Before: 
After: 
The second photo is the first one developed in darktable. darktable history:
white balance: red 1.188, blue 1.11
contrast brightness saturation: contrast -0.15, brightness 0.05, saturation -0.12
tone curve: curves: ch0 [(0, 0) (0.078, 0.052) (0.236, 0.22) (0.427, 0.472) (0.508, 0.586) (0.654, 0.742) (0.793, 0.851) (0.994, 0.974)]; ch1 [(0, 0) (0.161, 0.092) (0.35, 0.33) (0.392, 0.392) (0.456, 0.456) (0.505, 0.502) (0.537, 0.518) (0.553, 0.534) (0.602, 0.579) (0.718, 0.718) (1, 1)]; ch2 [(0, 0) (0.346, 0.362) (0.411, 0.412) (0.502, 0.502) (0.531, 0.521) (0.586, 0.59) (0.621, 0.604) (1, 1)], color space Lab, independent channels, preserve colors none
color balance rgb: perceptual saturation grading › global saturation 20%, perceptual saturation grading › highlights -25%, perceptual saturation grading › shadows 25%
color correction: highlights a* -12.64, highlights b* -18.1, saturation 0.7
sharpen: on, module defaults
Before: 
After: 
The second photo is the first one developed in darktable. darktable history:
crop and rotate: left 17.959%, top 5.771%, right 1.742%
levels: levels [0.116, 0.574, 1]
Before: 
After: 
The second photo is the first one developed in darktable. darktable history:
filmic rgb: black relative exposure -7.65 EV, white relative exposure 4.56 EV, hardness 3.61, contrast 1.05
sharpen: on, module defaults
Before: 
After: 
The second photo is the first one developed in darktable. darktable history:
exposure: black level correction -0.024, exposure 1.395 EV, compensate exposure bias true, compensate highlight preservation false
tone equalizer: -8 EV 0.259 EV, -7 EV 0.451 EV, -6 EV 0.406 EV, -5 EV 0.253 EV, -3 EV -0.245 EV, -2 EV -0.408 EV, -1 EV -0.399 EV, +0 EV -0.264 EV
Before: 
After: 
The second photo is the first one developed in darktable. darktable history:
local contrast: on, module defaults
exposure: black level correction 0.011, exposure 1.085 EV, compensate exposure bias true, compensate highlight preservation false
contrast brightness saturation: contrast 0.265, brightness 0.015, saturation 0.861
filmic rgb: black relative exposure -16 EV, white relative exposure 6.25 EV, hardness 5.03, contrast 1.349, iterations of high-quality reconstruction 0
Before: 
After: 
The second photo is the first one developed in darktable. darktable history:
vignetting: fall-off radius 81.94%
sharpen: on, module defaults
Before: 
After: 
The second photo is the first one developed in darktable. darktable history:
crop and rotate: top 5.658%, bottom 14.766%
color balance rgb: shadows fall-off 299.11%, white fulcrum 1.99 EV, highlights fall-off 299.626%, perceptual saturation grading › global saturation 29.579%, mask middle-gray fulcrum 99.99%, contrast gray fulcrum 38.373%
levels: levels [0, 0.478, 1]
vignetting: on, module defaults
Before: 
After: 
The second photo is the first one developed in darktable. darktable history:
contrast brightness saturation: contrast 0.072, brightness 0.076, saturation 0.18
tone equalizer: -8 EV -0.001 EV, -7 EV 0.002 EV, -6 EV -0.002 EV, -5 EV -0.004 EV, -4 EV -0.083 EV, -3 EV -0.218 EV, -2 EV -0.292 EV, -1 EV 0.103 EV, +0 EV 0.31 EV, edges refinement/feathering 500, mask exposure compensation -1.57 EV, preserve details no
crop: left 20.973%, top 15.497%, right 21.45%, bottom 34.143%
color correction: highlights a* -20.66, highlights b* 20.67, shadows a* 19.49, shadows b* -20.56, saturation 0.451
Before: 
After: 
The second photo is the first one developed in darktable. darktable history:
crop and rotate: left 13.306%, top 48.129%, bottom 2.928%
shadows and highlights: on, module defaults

· · · ·

» DIRECTIVE:
Reproduce the data verbatim from its first line through the line containing "tone curve: curves: ch0", including both of those lines.

» IN RESPONSE:
Before: 
After: 
The second photo is the first one developed in darktable. darktable history:
white balance: red 1.188, blue 1.11
contrast brightness saturation: contrast -0.15, brightness 0.05, saturation -0.12
tone curve: curves: ch0 [(0, 0) (0.078, 0.052) (0.236, 0.22) (0.427, 0.472) (0.508, 0.586) (0.654, 0.742) (0.793, 0.851) (0.994, 0.974)]; ch1 [(0, 0) (0.161, 0.092) (0.35, 0.33) (0.392, 0.392) (0.456, 0.456) (0.505, 0.502) (0.537, 0.518) (0.553, 0.534) (0.602, 0.579) (0.718, 0.718) (1, 1)]; ch2 [(0, 0) (0.346, 0.362) (0.411, 0.412) (0.502, 0.502) (0.531, 0.521) (0.586, 0.59) (0.621, 0.604) (1, 1)], color space Lab, independent channels, preserve colors none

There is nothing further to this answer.